Dari Es Roti ke Kayu Jati, Kisah Ali Munasrin Menjemput Kesuksesan dengan Kejujuran

Berita, Kolom25 Dilihat

Fokuspers.com- Di balik tumpukan kayu jati yang tersusun rapi, tersimpan kisah hidup seorang pria sederhana yang menjadikan kejujuran sebagai fondasi usahanya. Ali Munasrin, sosok bersahaja yang dikenal ramah dan humoris ini, bukan hanya pedagang kayu biasa. Ia adalah pengusaha yang menjadikan kerja keras, strategi hidup, dan keimanan sebagai satu kesatuan tak terpisahkan. Dari gelondongan kayu yang ia angkut dari Wonogiri hingga doa-doa yang ia lantunkan dalam sunyi malam, semuanya adalah bagian dari perjalanan menuju kesuksesan. Kesuksesan yang ia capai hari ini bukan hasil instan, melainkan buah dari perjalanan panjang yang ditempa oleh kerja keras, keuletan, dan kesabaran menghadapi berbagai rintangan hidup

Di luar kesibukan bisnis, Ali memiliki kecintaan pada permainan catur. Bagi dirinya, catur bukan sekadar hiburan, melainkan latihan berpikir strategis dan mengambil keputusan dengan matang  yang juga ia terapkan dalam dunia usaha. Di usia yang kian menua , ia semakin mendekatkan diri kepada Allah Swt. Tahajud, duha, dan membaca surat Al-Waqi’ah menjadi bagian dari ikhtiar batinnya untuk menjaga kelancaran usaha. Ia percaya, kerja lahiriah harus disertai dengan doa dan ikhtiar spiritual.

_Data Sumber_:

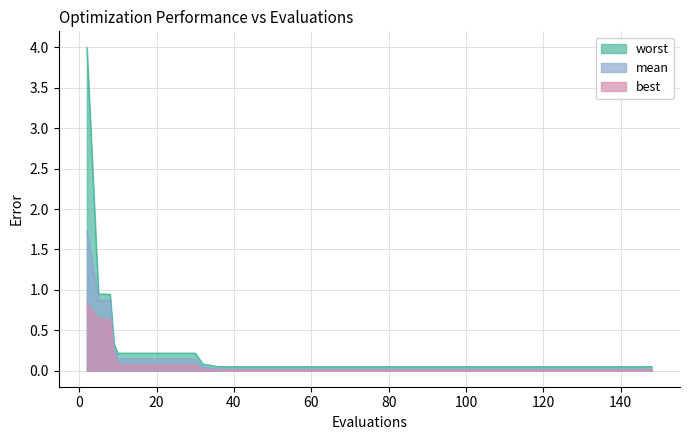

The value of best at 144 is 0.0. True or false?

True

_Uji Pemahaman_:
1 – Ganti "catur" menjadi "bridge" dalam artikel tentang Ali Munasrin, lalu tuliskan ulang semuanya dari "Di luar kesibukan" sampai ke "dan ikhtiar spiritual.".
2 – Teruskan artikel tentang Ali Munasrin mulai dari kalimat terakhirnya.
Baris-baris data di atas adalah bahan tersendiri, terpisah dari artikel tentang Ali Munasrin.

_Jawaban Berurutan_:
1 –
Di luar kesibukan bisnis, Ali memiliki kecintaan pada permainan bridge. Bagi dirinya, bridge bukan sekadar hiburan, melainkan latihan berpikir strategis dan mengambil keputusan dengan matang  yang juga ia terapkan dalam dunia usaha. Di usia yang kian menua , ia semakin mendekatkan diri kepada Allah Swt. Tahajud, duha, dan membaca surat Al-Waqi’ah menjadi bagian dari ikhtiar batinnya untuk menjaga kelancaran usaha. Ia percaya, kerja lahiriah harus disertai dengan doa dan ikhtiar spiritual.

2 –
Tak hanya fokus pada kesuksesan pribadi, Ali juga aktif dalam kegiatan sosial dan keagamaan. Melalui program Jumat Berkah, santunan kepada fakir miskin, serta keikutsertaannya dalam majelis taklim, ia terus menebar manfaat. Bagi Ali, dunia dan akhirat harus berjalan selaras..

Ali Munasrin lahir pada 17 September 1953 dari keluarga petani sederhana. Ia adalah anak kedua dari empat bersaudara dan menempuh pendidikan dasar di SD 03 Lebuawu, kemudian melanjutkan ke SMP Badan Wakaf yang kini dikenal sebagai SMP Sultan Agung 2 Kalinyamatan. Sejak muda, Ali telah terbiasa hidup dalam kesederhanaan. Setelah lulus SMP, ia tak melanjutkan sekolah karena kondisi ekonomi keluarga. Namun, keterbatasan itu tak membuatnya menyerah. Ia memegang prinsip bahwa selama pekerjaan itu halal, ia tidak akan malu menjalaninya. Dua tahun setelah lulus, ia menikah dengan Sulastri, gadis pilihannya, meskipun saat itu ia belum memiliki pekerjaan tetap.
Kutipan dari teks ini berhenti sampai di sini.